Costco took the lead in same-store sales growth for 2010 with 7%, whereas Target reported only a 2.1% increase, and Wal-Mart suffered a 0.6% decline for the same year. Compared to its nearest competitors, TGT reports the highest leverage, with a total debt to capital of 50.38%, compared to WMT and COST which check in at 41.17%, and 15.03%, respectively. The higher debt usage of TGT is accounted for in its Altman Z-score of 3.35, which is discernibly lower than both WMT’s and COST’s, 4.67 and 5.21 scores. The Altman Z-Score tests the probability of a firm entering bankruptcy. Scores above 3 demonstrate an unlikelihood using this tool. In addition, TGT’s lease adjusted leverage of 2.3 x, is well above the retail & apparel sectors of 1.3 x.

Macro Factor

Target’s strong brand recognition and presence in the North American market created a loyal customer base and is the cornerstone to its overall success. Greater focus on differentiating its product offerings with superior merchandise, compared to Wal-Mart, enhanced brand value gave an advantage in price positioning. Contributing to these factors is the recognition of current market opportunities, such as the focus on smaller stores, growing expansion of the Pfresh grocery section, international expansion into Canada, and continued innovations of Target’s website.

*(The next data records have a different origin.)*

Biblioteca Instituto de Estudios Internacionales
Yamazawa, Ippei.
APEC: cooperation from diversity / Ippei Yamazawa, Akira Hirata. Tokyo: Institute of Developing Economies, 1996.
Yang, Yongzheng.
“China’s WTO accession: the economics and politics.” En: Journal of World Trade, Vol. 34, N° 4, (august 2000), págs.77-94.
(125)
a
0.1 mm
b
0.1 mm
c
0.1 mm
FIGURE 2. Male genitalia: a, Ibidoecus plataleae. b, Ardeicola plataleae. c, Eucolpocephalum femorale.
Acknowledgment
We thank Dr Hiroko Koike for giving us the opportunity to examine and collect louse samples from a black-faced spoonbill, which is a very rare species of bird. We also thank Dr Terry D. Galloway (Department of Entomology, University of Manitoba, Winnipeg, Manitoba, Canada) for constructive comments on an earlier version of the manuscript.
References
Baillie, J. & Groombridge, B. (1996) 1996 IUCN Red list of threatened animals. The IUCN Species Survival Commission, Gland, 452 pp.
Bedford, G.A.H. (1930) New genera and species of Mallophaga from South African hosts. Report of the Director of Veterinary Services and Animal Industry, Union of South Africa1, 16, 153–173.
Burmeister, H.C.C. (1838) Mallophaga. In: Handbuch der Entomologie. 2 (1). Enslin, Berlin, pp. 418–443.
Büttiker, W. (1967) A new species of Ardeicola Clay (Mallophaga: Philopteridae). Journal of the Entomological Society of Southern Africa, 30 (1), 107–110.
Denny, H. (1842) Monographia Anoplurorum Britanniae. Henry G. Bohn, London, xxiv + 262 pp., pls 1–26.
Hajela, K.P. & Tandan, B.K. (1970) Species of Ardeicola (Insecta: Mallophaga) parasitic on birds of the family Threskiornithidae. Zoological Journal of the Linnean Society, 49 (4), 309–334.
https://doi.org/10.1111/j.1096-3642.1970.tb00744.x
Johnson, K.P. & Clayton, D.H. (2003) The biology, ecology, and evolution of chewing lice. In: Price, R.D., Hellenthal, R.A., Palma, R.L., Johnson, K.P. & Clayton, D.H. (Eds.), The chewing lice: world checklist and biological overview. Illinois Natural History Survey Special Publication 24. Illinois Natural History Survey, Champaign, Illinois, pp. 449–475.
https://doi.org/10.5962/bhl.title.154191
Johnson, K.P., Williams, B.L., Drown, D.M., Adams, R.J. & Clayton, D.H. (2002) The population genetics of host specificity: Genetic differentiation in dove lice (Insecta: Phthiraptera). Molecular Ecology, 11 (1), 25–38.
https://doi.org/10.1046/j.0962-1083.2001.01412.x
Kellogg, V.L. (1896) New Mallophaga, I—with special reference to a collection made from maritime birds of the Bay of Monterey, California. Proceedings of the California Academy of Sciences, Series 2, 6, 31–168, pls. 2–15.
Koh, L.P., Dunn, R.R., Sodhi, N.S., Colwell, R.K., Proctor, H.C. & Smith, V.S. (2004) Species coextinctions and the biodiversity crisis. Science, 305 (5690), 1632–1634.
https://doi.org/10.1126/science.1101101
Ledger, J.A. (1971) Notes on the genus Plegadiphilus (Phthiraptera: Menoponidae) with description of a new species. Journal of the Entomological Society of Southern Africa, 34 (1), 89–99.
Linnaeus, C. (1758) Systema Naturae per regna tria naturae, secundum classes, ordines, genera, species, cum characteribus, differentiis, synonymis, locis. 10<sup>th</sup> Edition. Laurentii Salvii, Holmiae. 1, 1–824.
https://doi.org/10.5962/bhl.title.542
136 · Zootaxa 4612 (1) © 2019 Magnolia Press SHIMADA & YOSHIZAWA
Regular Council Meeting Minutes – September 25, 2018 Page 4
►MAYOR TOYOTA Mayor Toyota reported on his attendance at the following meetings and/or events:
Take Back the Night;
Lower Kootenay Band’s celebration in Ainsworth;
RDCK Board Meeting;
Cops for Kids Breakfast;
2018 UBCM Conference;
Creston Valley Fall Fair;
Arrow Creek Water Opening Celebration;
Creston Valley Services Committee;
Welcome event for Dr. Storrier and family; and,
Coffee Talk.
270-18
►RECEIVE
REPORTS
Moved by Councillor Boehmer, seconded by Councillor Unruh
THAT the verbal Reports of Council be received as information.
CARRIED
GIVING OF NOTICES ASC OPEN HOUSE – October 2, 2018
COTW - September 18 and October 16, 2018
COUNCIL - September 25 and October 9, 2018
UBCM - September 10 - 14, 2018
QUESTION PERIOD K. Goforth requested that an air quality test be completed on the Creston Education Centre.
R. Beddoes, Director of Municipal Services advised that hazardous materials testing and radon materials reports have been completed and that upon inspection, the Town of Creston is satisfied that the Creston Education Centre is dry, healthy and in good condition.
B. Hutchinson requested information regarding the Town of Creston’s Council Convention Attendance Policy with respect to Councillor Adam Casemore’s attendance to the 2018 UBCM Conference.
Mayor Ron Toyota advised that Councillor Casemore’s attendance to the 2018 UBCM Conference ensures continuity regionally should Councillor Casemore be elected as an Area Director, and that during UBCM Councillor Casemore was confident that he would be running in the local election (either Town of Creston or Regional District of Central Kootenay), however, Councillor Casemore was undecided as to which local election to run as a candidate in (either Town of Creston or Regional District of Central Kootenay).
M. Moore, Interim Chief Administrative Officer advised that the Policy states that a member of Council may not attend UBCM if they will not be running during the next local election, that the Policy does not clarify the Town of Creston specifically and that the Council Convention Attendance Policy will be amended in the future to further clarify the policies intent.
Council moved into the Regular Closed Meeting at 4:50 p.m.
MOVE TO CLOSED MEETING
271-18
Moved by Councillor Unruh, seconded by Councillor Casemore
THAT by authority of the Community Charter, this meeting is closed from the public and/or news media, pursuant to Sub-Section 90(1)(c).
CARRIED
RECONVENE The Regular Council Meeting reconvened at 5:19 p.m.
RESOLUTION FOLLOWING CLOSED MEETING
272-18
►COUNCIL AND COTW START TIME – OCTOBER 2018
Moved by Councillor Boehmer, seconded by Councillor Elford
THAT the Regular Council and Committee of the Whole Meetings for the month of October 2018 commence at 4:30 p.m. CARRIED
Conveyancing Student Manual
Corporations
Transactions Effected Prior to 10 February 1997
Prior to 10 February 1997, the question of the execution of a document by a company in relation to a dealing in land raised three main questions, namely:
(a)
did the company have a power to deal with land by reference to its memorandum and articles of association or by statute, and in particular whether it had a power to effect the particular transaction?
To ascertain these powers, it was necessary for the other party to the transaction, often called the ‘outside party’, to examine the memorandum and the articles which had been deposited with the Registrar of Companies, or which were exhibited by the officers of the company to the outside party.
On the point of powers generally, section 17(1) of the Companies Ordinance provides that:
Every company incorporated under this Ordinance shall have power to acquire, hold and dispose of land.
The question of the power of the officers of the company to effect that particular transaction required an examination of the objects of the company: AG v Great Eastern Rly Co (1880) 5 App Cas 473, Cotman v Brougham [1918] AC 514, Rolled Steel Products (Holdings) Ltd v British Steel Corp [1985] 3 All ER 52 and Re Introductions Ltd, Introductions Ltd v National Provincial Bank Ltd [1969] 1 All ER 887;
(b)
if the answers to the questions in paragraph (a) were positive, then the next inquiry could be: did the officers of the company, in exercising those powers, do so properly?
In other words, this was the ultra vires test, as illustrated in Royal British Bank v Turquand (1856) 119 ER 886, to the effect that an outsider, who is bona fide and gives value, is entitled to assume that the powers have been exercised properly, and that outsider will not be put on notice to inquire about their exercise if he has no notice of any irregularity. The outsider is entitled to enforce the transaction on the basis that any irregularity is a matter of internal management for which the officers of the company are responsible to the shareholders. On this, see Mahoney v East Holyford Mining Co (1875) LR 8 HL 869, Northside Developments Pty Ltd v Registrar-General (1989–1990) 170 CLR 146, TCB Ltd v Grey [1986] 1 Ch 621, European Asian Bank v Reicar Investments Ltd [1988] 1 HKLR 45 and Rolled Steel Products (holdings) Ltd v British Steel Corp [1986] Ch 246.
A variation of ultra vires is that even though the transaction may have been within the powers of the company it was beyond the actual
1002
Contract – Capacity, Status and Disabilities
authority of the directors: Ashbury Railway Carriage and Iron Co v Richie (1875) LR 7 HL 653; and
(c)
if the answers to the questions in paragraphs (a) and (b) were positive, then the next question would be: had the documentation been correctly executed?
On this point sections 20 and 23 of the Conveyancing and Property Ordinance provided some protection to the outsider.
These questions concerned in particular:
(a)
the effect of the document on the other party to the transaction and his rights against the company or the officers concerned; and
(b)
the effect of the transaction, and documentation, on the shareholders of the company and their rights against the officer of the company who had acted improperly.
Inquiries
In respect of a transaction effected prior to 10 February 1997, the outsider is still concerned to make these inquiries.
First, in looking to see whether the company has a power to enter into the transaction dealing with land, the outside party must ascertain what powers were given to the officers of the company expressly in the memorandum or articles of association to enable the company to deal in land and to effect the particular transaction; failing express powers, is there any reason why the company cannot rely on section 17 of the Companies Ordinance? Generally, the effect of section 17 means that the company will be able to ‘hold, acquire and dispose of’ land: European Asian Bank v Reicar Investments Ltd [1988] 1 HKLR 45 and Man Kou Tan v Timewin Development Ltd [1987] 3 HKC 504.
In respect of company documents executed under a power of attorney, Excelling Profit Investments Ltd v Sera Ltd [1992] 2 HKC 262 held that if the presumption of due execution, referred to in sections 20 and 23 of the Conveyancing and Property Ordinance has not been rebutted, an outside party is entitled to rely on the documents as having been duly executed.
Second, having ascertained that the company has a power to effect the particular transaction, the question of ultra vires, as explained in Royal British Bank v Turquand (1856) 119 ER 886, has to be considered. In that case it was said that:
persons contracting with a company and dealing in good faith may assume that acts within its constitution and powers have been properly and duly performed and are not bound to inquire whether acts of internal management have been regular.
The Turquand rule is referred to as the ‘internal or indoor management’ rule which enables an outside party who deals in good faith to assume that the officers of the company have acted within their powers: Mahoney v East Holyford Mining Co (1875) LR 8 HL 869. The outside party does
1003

However, the retailer’s few weaknesses are its extreme dependency on products from China, lack of presence in the international market and higher prices compared to its competitor Wal-Mart. Increased regulations on credit cards, product similarities, stronger rivalry from smaller drug stores offering produce, and lower consumer spending are some of the outside threats Target encounters.

As with most retail businesses, Target’s revenue strongly depends on the country’s Gross Domestic Product (GDP) as well as consumers’ Disposable Personal Income (DPI). Annual percentage change for GDP fell from 4.95% to negative 1.74% from 2006 to 2009 respectively; DPI declined from 5.12% to 0.75% for the same time period. This economic downturn is reflected in Target’s slow annual revenue growth of 2.30% in 2008 and a merely 0.88% increase in 2009. As GDP and DPI strengthened in 2010, Target was able to capture a revenue increase of 3.71% for the same year.

International Expansion: Canada

Due to strong competition from other retail discount stores, online retailers and smaller drug stores, the growth potential for Target is unequivocally costly. Management plans to renovate current stores to expand the Pfresh produce segment, and invest in future smaller stores with capital expenditures estimating to $2.5 billion in 2011. Target is moving into the Canadian market. With its first international move, it entered into a commitment on January 2011 to purchase leasehold interests in 220 sites from Zeller Inc. for C$1,825 million, with payments due in May and September 2011.

The company is expected to open 100 to 150 new Target stores, primarily in 2013 with additional expected renovation costs of C$1 billion. This will further increase TGT’s capital expenditures and slow the firm's share buyback program, according to management. Furthermore, management predicts to increase annual dividends and expects sales to reach over $100 billion and to double its EPS by 2016/2017 as a result of the 5% rewards program and enhanced Pfresh segment.

Competitor Wal-Mart Stores announced at the beginning of 2011 to reduce prices for fruits and vegetables, as well as committing to build a number of smaller “Express stores”. A direct result of rigorous market testing resulted in the “Wal-Mart To- Go” program, allowing customers to order products through Wal-Mart’s website, and have them delivered to their front doors. Smaller front stores such as Walgreen (WAG) and CVS are also moving towards offering broader grocery products to its customers.

Disclosure: I have no positions in any stocks mentioned, and no plans to initiate any positions within the next 72 hours.